It seemed appropriate to go more or less from the least talented (Royals) to the most talented (Yankees) in my team-by-team AL preview. And when I started brainstorming ideas about things to say, the title of this post is honestly the first thing that came to me. Bobby Abreu. Jesus. But for some reason, when I look at their lineup this year, I'm not as floored as I was in years past. Maybe that's just what happens when you don't see the Yankees in the series for awhile.

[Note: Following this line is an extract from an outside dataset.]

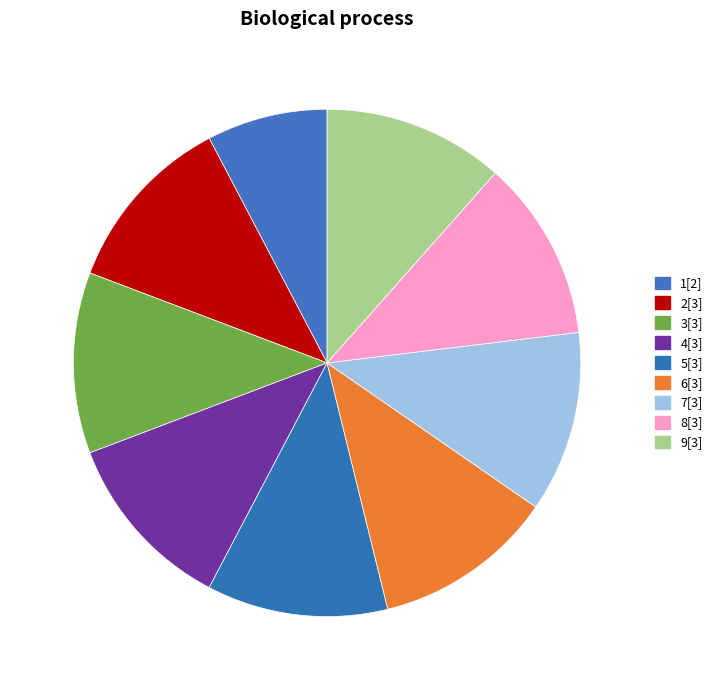

To the nearest percent, what is the difference between the largest and smallest slice percentages?

4%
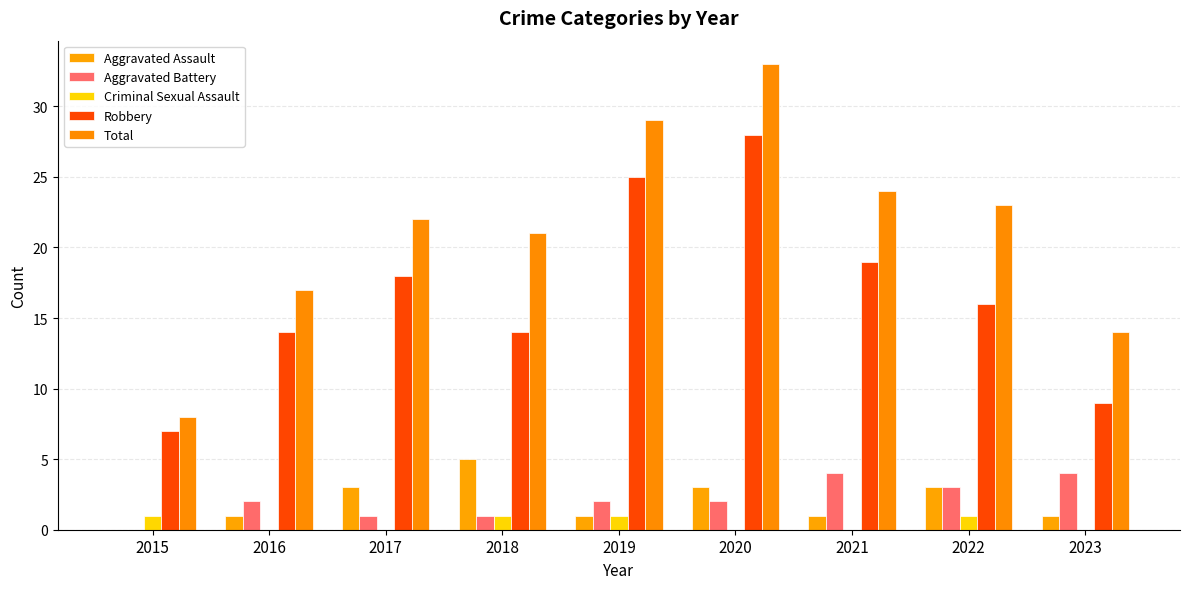

Rank the series by their maximum value, from lowest to highest.

Criminal Sexual Assault, Aggravated Battery, Aggravated Assault, Robbery, Total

That said, I'll still partake in the time-honored practice of quickly running down the Yanks' lineup and marveling how murderous it is. Following is rough guesstimate of how Joe Torre will bat his guys:
1. Johnny Damon
2. Derek Jeter
3. Bobby Abreu
4. Jason Giambi
6. Hideki Matsui
7. Robinson Cano
8. Jorge Posada
9. Doug Mintkiewicz
I think it's pretty self-evident that when you're almost forced to bat Cano 7th--a guy who, despite missing significant time with injury, ended up batting .342/15/78--your lineup is absolutely stacked (insert steroids joke here if you like).
But it's not going to be about the lineup for the Yanks, nor has it been the past several years now. While their lineup is aging fast, I think you'd be hard-pressed to deny that, in terms of sheer talent, it's by far the most dominant in all of baseball. The real issues for the Yanks are two-fold: the pitching staff and the pressure of living up to expectations.

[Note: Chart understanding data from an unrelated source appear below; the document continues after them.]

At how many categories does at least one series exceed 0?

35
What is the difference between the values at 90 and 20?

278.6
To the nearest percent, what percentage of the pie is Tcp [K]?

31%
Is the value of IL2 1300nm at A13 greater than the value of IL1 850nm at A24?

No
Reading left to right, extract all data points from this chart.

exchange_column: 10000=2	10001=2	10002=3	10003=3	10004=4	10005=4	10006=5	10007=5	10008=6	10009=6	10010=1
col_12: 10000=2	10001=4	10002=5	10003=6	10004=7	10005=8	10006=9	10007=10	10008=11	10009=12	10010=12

The bullpen shapes up pretty well ahead of Rivera, with Kyle Farnsworth, Luis Vizcaino, Scott Proctor, and Mike Myers likely to see most of the work. But man, when I look at that starting rotation, all I see are question marks.

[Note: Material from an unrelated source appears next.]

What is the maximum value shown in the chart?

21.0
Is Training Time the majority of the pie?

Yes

Is Wang really going to be as good as he was last year, or will hitters figure him out? Can Mussina and Pettitte squeeze the most out of their aging arms for yet another season? Has it really been 2 years since Carl Pavano pitched? Wow. Will Kei Igawa live up to the billing? I wouldn't be surprised if there was mass chaos in the rotation by June. Of course, if Clemens decides to come back, he's very capable of righting that ship. Note to Clemens: get over yourself. Note to ESPN and other major media outlets: get over Clemens.
But the pitching staff may be the least of the Yankees worries. There seems to be this inescapable unhealthy, self-defeating, distracting, anxiety-ridden aura about the Yankees anymore. It's as if the whole team has succumbed to the intense scrutiny of the media (which, of course, the media won't let us forget... how many times are we going to see stories about how the pressure of playing in New York is getting to players)? A-Rod, naturally, is the center of the focus, and maybe he brought this pox upon the Yankees, but it seems to have, perhaps inevitably, spread far beyond his own personal hang-ups.
Everybody on this team is forced to deal with the A-Rod cloud. And if that wasn't bad enough, A-Rod seem hellbent on perpetuating the media scrutiny by bringing up distracting bullshit about him and Jeter just as Spring Training gets under way. Randy Johnson has to be glad the Yanks soured on him. If I was on this team, I'd be doing some combination of rolling my eyes, groaning, dreading a season full of this shit, and contemplating beating A-Rod with a soap-bar laden sock, Apocalypse Now style. And, speaking as a White Sox fan, a baseball fan, and a fan of everything right and good in the world, there's something very appealing in the image of Joe Torre, shaven head, rocking in a dark corner, murmuring "the horror... the horror..." at the end of another season of expectations unmet.